A verdade dos políticos é coisa efémera e sempre serpenteante por entre a verdade dos factos. É torcida e retorcida em função do que em cada momento lhes parece, a eles políticos, que vai convencer mais eleitores ou possíveis eleitores. Assim raramente dizem as coisas tal como são realmente e ao invés de esclarecerem os cidadãos apenas os enganam.
Perante a constante manipulação das verdades a cada momento, sempre que algum político, menos alinhado com as elites políticas reinantes, diz algo realmente verdadeiro é encarado com desdém e incredulidade, não sendo considerado como opção válida para governar.

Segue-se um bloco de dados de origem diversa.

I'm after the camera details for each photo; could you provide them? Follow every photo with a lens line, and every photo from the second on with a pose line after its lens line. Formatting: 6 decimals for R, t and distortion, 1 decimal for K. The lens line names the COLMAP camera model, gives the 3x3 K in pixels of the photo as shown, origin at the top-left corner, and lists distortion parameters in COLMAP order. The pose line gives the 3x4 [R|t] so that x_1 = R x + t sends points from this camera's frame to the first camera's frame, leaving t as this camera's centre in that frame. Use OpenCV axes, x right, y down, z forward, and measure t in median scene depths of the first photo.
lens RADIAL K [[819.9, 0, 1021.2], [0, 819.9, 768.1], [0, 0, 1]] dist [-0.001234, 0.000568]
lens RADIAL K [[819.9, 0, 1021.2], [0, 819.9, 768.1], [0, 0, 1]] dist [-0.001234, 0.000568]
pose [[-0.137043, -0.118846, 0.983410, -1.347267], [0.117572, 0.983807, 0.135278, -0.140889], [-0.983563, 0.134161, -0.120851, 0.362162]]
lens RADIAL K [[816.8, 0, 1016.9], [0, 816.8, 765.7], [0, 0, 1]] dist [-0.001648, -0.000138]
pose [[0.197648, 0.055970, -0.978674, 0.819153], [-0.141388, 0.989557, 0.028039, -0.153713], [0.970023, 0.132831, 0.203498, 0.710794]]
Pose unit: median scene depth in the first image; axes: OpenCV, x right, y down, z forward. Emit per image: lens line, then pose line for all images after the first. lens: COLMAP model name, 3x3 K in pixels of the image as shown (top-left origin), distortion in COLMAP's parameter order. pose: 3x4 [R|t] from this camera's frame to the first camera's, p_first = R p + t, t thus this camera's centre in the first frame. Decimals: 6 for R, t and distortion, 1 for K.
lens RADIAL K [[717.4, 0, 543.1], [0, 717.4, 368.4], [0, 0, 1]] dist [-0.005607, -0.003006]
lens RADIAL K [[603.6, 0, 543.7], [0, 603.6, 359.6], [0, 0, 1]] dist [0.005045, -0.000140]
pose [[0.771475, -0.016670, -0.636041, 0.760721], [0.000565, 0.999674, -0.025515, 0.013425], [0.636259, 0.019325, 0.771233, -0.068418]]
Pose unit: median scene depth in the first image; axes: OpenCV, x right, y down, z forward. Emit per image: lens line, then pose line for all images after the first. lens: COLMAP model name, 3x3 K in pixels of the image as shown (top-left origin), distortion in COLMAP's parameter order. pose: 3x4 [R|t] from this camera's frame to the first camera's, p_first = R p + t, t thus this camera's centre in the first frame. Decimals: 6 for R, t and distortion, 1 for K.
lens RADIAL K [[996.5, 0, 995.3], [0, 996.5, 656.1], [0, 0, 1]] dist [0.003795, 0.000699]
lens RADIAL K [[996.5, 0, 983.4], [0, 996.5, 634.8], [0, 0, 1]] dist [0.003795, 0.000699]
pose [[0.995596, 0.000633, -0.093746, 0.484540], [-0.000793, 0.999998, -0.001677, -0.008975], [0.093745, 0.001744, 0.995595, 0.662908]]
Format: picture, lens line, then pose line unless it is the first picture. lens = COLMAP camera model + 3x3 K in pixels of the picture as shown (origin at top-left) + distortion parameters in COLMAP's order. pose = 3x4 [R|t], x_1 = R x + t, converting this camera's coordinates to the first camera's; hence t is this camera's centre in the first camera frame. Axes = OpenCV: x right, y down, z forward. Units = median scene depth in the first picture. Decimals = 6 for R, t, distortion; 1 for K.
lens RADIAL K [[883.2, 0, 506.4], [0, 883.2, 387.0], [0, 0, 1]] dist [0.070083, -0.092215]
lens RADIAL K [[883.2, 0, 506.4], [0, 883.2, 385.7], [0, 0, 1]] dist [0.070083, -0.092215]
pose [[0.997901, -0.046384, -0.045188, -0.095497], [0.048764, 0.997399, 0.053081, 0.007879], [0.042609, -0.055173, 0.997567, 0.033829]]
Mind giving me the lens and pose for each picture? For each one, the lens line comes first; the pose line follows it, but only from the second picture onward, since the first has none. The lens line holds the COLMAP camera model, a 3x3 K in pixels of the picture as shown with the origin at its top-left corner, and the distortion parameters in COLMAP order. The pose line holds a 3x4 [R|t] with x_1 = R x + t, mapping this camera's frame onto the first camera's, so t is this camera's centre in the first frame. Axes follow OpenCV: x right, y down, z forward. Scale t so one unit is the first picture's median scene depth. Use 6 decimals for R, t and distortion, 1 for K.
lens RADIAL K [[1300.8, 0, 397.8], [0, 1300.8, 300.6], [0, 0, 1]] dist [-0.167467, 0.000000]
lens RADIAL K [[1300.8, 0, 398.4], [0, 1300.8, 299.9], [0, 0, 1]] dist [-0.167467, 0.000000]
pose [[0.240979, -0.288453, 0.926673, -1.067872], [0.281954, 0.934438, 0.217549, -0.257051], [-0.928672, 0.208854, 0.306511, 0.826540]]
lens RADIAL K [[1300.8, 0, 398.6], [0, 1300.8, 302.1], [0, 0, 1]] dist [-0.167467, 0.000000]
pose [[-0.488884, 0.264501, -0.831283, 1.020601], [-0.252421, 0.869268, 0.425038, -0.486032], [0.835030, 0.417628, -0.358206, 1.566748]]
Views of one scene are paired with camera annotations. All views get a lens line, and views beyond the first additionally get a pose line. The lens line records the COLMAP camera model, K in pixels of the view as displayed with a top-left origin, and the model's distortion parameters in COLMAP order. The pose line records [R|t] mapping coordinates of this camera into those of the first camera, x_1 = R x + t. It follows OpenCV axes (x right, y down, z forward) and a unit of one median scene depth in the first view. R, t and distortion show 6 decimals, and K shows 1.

Estamos assim perante uma equação de resolução impossível e não sabemos a quem atribuir culpas pelo mal que temos, se aos políticos por serem mentirosos mas que alcançam o que pretendem ou aos cidadãos por não perceberem que têm de se esforçar por entender as coisas e por não tentarem saber em que fundamentam os políticos as ideias que têm de mundo e assim serem quase sempre enganados. Sabemos que a cultura política e a busca de informação válida é coisa trabalhosa, mas é, ao invés da intuição ou percepção de cada um sobre os outros, caminho único para ficar mais próximo da escolha acertada.
De uma coisa temos absoluta certeza: quanto mais inculto e medíocre for um universo eleitor, maior a probabilidade de políticos medíocres serem eleitos.